La delegazione d'Amnesty International è stata in grado d’incontrare tutti i cari e i collaboratori di Laurent Gbagbo incarcerati nelle strutture di detenzione site nel centro e nel nord del Paese. Fra loro, alcuni sono stati sottoposti a trattamenti inumani e degradanti. Un uomo ha raccontato a Amnesty International d’essere stato detenuto per 49 giorni con altre 27 persone in una cellula di quattro metri quadri, sprovvista di servizi igienici. «Dovevamo fare i nostri bisogni in sacchi. Ci davano soltanto un pasto al giorno, verso le 14 o le 15. E avevamo diritto soltanto a un litro d’acqua per 48 ore».

Amnesty International ha constatato gravi irregolarità nelle inchieste aperte su tali casi ; le autorità non hanno quasi assunto misure onde garantire delle audizioni eque e hanno gravemente leso i diritti delle difese.

Attacco de Nahibly
Il rapporto torna sull’attacco e la distruzione, nel luglio 2O12, di un accampamento di persone smobilitate all’interno del Paese, provenienti principalmente dall’etnia guérée, di solito considerata come vicina a Laurent Gbagbo. Almeno 14 persone hanno trovato la morte e numerosi altri corpi, a quanto pare, sono stati gettati in pozzi. Tale attacco ha avuto luogo a Nahibly (nei pressi della città di Duékoué) nell’ovest della Costa d’Avorio. E’ stato condotto da alcuni Dozos – particolarmente attivi nella regione occidentale – accompagnati da membri armati della popolazione locale e da militari.

«Alcune delle peggiori violazioni dei diritti umani perpetrate durante il conflitto del 2O11 si sono verificate a Duékoué, ed è sconcertante vedere come, due anni dopo, i medesimi attori commettono gli stessi violazioni e abusi sulle popolazioni già colpite», ha aggiunto Gaëtan Mootoo.
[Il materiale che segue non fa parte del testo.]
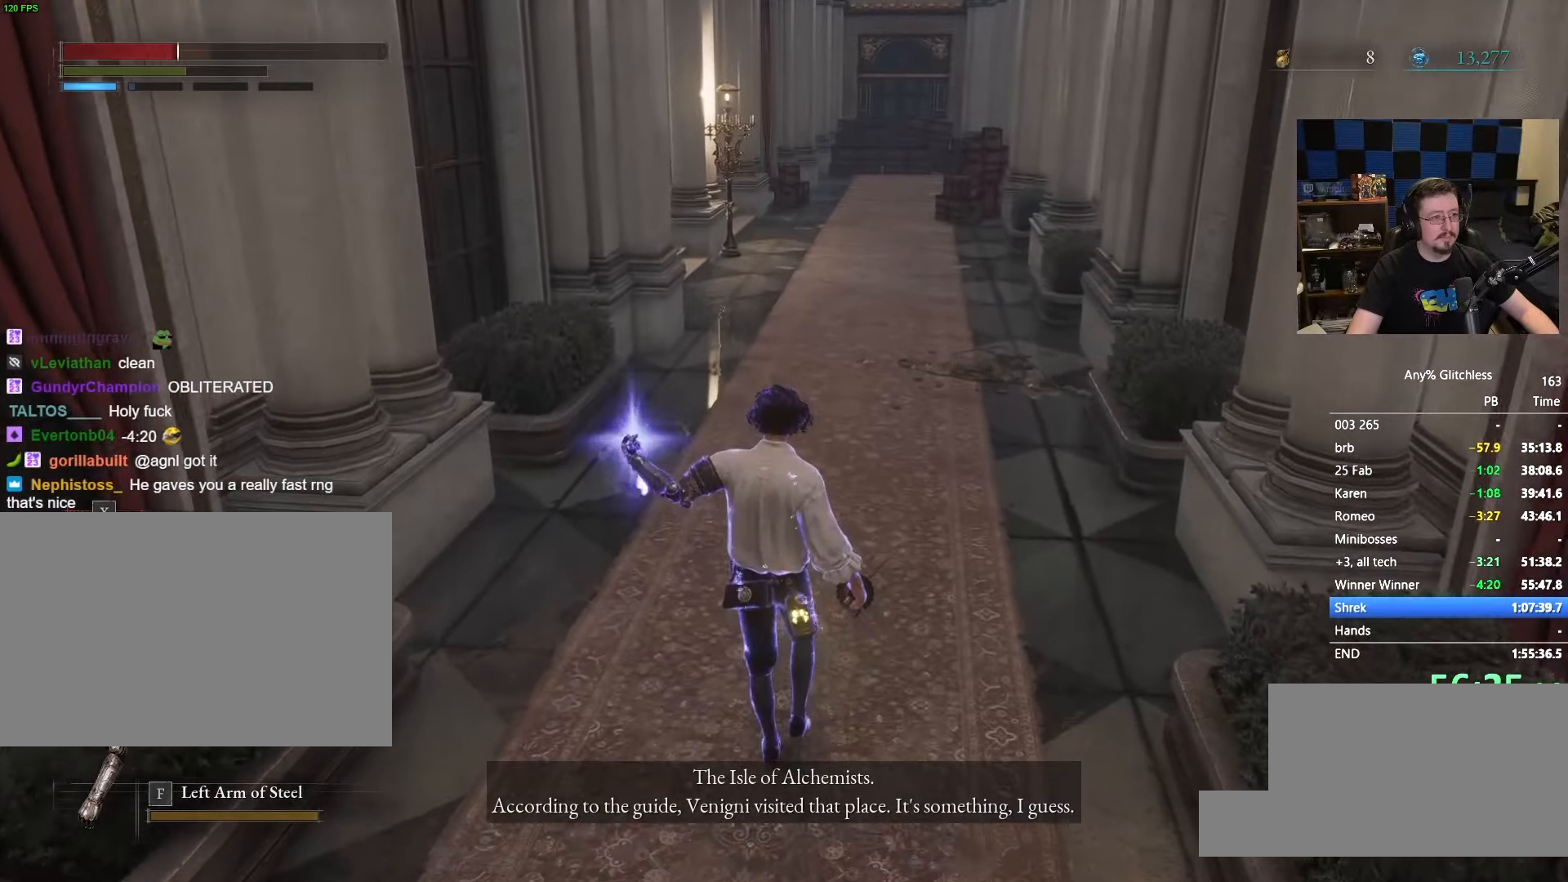
{"keys": ["space", "w"], "mouse": [], "events": [[83, "r", "down"], [166, "r", "up"], [216, "r", "down"], [316, "r", "up"]]}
A fronte delle manchevolezze generalizzate delle autorità rispetto al loro dovere di garantire giustizia e riparazione, Amnesty International chiede l’istituzione di una commissione internazionale d’inchiesta su tale attacco. L'organizzazione esorta inoltre le autorità della Costa d’Avorio a cessare le violazioni dei diritti umani e gli altri abusi compiuti in tutta impunità dai rappresentanti dello Stato o da milizie da questi sostenute.

«Da troppo tempo ormai gl’Ivoriani attendono che sia fatta giustizia, ha aggiunto Gaëtan Mootoo. Se delle misure di controllo delle forze di sicurezza non saranno adottate immediatamente, la Costa d’Avorio rischia d’imbattersi in crisi politiche a ripetizione e la riconciliazione nazionale non sarà altro che una speranza remota e tradita».